- _WHAT YOU HAVE TO DO_: Could every line of the listing be output exactly, with the pictures skipped?

================================

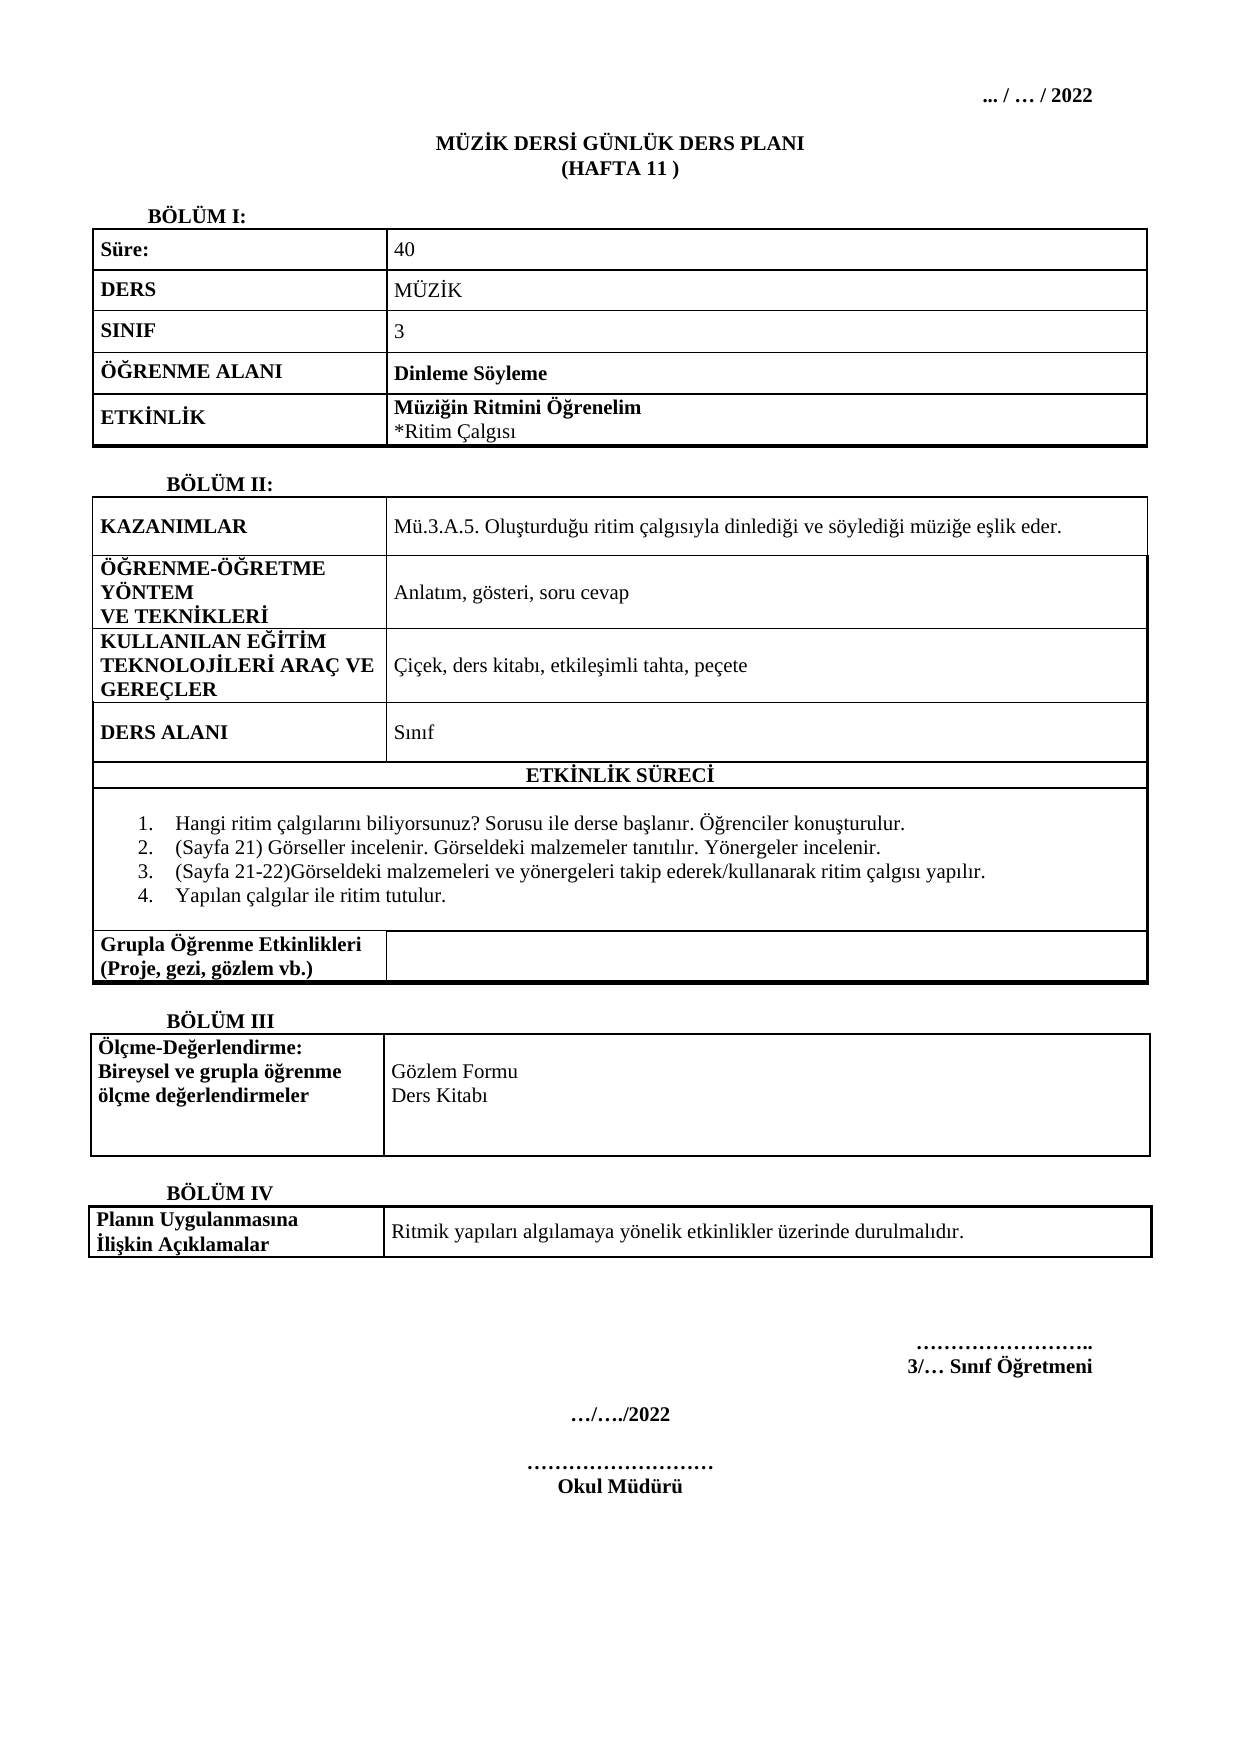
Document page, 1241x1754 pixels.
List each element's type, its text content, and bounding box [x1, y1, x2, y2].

table_header Süre: [94, 230, 386, 269]
table_header Ölçme-Değerlendirme: Bireysel ve grupla öğrenme ölçme değerlendirmeler [92, 1035, 383, 1155]
text 3/… Sınıf Öğretmeni [148, 1354, 1093, 1378]
table_cell ETKİNLİK SÜRECİ [94, 763, 1146, 787]
text ... / … / 2022 [148, 83, 1093, 107]
text …………………….. [148, 1330, 1093, 1354]
table_header 40 [388, 230, 1146, 269]
table_cell Grupla Öğrenme Etkinlikleri (Proje, gezi, gözlem vb.) [94, 931, 386, 980]
text BÖLÜM II: [148, 472, 1093, 496]
table_cell Sınıf [387, 703, 1146, 761]
table_cell Hangi ritim çalgılarını biliyorsunuz? Sorusu ile derse başlanır. Öğrenciler konuşturulur. (Sayfa 21) Görseller incelenir. Görseldeki malzemeler tanıtılır. Yönergeler incelenir. (Sayfa 21-22)Görseldeki malzemeleri ve yönergeleri takip ederek/kullanarak ritim çalgısı yapılır. Yapılan çalgılar ile ritim tutulur. [94, 789, 1146, 930]
table_header KAZANIMLAR [93, 498, 386, 555]
table_cell ÖĞRENME ALANI [94, 353, 386, 393]
table_cell Dinleme Söyleme [388, 353, 1146, 393]
table_cell ETKİNLİK [94, 395, 386, 444]
table_header Mü.3.A.5. Oluşturduğu ritim çalgısıyla dinlediği ve söylediği müziğe eşlik eder. [387, 498, 1147, 555]
text (HAFTA 11 ) [148, 155, 1093, 179]
table_cell KULLANILAN EĞİTİM TEKNOLOJİLERİ ARAÇ VE GEREÇLER [93, 629, 386, 701]
table_cell Anlatım, gösteri, soru cevap [387, 556, 1146, 628]
table_cell SINIF [94, 311, 386, 352]
table_header Gözlem Formu Ders Kitabı [385, 1035, 1149, 1155]
table_cell Çiçek, ders kitabı, etkileşimli tahta, peçete [387, 629, 1146, 701]
table_cell 3 [388, 311, 1146, 352]
text MÜZİK DERSİ GÜNLÜK DERS PLANI [148, 131, 1093, 155]
table_cell DERS ALANI [94, 703, 386, 761]
table_header Planın Uygulanmasına İlişkin Açıklamalar [90, 1208, 383, 1256]
text …/…./2022 [148, 1402, 1093, 1426]
subtitle BÖLÜM IV [148, 1181, 1093, 1205]
table_header Ritmik yapıları algılamaya yönelik etkinlikler üzerinde durulmalıdır. [385, 1208, 1150, 1256]
subtitle BÖLÜM III [148, 1009, 1093, 1033]
table_cell ÖĞRENME-ÖĞRETME YÖNTEM VE TEKNİKLERİ [93, 556, 386, 628]
text BÖLÜM I: [148, 203, 1093, 228]
table_cell DERS [94, 271, 386, 310]
table_cell MÜZİK [388, 271, 1146, 310]
table_cell Müziğin Ritmini Öğrenelim *Ritim Çalgısı [388, 395, 1146, 444]
text ……………………… [148, 1450, 1093, 1474]
text Okul Müdürü [148, 1474, 1093, 1498]
table_cell [387, 932, 1146, 980]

================================

- _EXERCISE ANSWER_:
Document page, 1241x1754 pixels.
List each element's type, its text content, and bounding box [x1, y1, x2, y2].

table_header Süre: [94, 230, 386, 269]
table_header Ölçme-Değerlendirme: Bireysel ve grupla öğrenme ölçme değerlendirmeler [92, 1035, 383, 1155]
text 3/… Sınıf Öğretmeni [148, 1354, 1093, 1378]
table_cell ETKİNLİK SÜRECİ [94, 763, 1146, 787]
text ... / … / 2022 [148, 83, 1093, 107]
text …………………….. [148, 1330, 1093, 1354]
table_header 40 [388, 230, 1146, 269]
table_cell Grupla Öğrenme Etkinlikleri (Proje, gezi, gözlem vb.) [94, 931, 386, 980]
text BÖLÜM II: [148, 472, 1093, 496]
table_cell Sınıf [387, 703, 1146, 761]
table_cell Hangi ritim çalgılarını biliyorsunuz? Sorusu ile derse başlanır. Öğrenciler konuşturulur. (Sayfa 21) Görseller incelenir. Görseldeki malzemeler tanıtılır. Yönergeler incelenir. (Sayfa 21-22)Görseldeki malzemeleri ve yönergeleri takip ederek/kullanarak ritim çalgısı yapılır. Yapılan çalgılar ile ritim tutulur. [94, 789, 1146, 930]
table_header KAZANIMLAR [93, 498, 386, 555]
table_cell ÖĞRENME ALANI [94, 353, 386, 393]
table_cell Dinleme Söyleme [388, 353, 1146, 393]
table_cell ETKİNLİK [94, 395, 386, 444]
table_header Mü.3.A.5. Oluşturduğu ritim çalgısıyla dinlediği ve söylediği müziğe eşlik eder. [387, 498, 1147, 555]
text (HAFTA 11 ) [148, 155, 1093, 179]
table_cell KULLANILAN EĞİTİM TEKNOLOJİLERİ ARAÇ VE GEREÇLER [93, 629, 386, 701]
table_cell Anlatım, gösteri, soru cevap [387, 556, 1146, 628]
table_cell SINIF [94, 311, 386, 352]
table_header Gözlem Formu Ders Kitabı [385, 1035, 1149, 1155]
table_cell Çiçek, ders kitabı, etkileşimli tahta, peçete [387, 629, 1146, 701]
table_cell 3 [388, 311, 1146, 352]
text MÜZİK DERSİ GÜNLÜK DERS PLANI [148, 131, 1093, 155]
table_cell DERS ALANI [94, 703, 386, 761]
table_header Planın Uygulanmasına İlişkin Açıklamalar [90, 1208, 383, 1256]
text …/…./2022 [148, 1402, 1093, 1426]
subtitle BÖLÜM IV [148, 1181, 1093, 1205]
table_header Ritmik yapıları algılamaya yönelik etkinlikler üzerinde durulmalıdır. [385, 1208, 1150, 1256]
subtitle BÖLÜM III [148, 1009, 1093, 1033]
table_cell ÖĞRENME-ÖĞRETME YÖNTEM VE TEKNİKLERİ [93, 556, 386, 628]
text BÖLÜM I: [148, 203, 1093, 228]
table_cell DERS [94, 271, 386, 310]
table_cell MÜZİK [388, 271, 1146, 310]
table_cell Müziğin Ritmini Öğrenelim *Ritim Çalgısı [388, 395, 1146, 444]
text ……………………… [148, 1450, 1093, 1474]
text Okul Müdürü [148, 1474, 1093, 1498]
table_cell [387, 932, 1146, 980]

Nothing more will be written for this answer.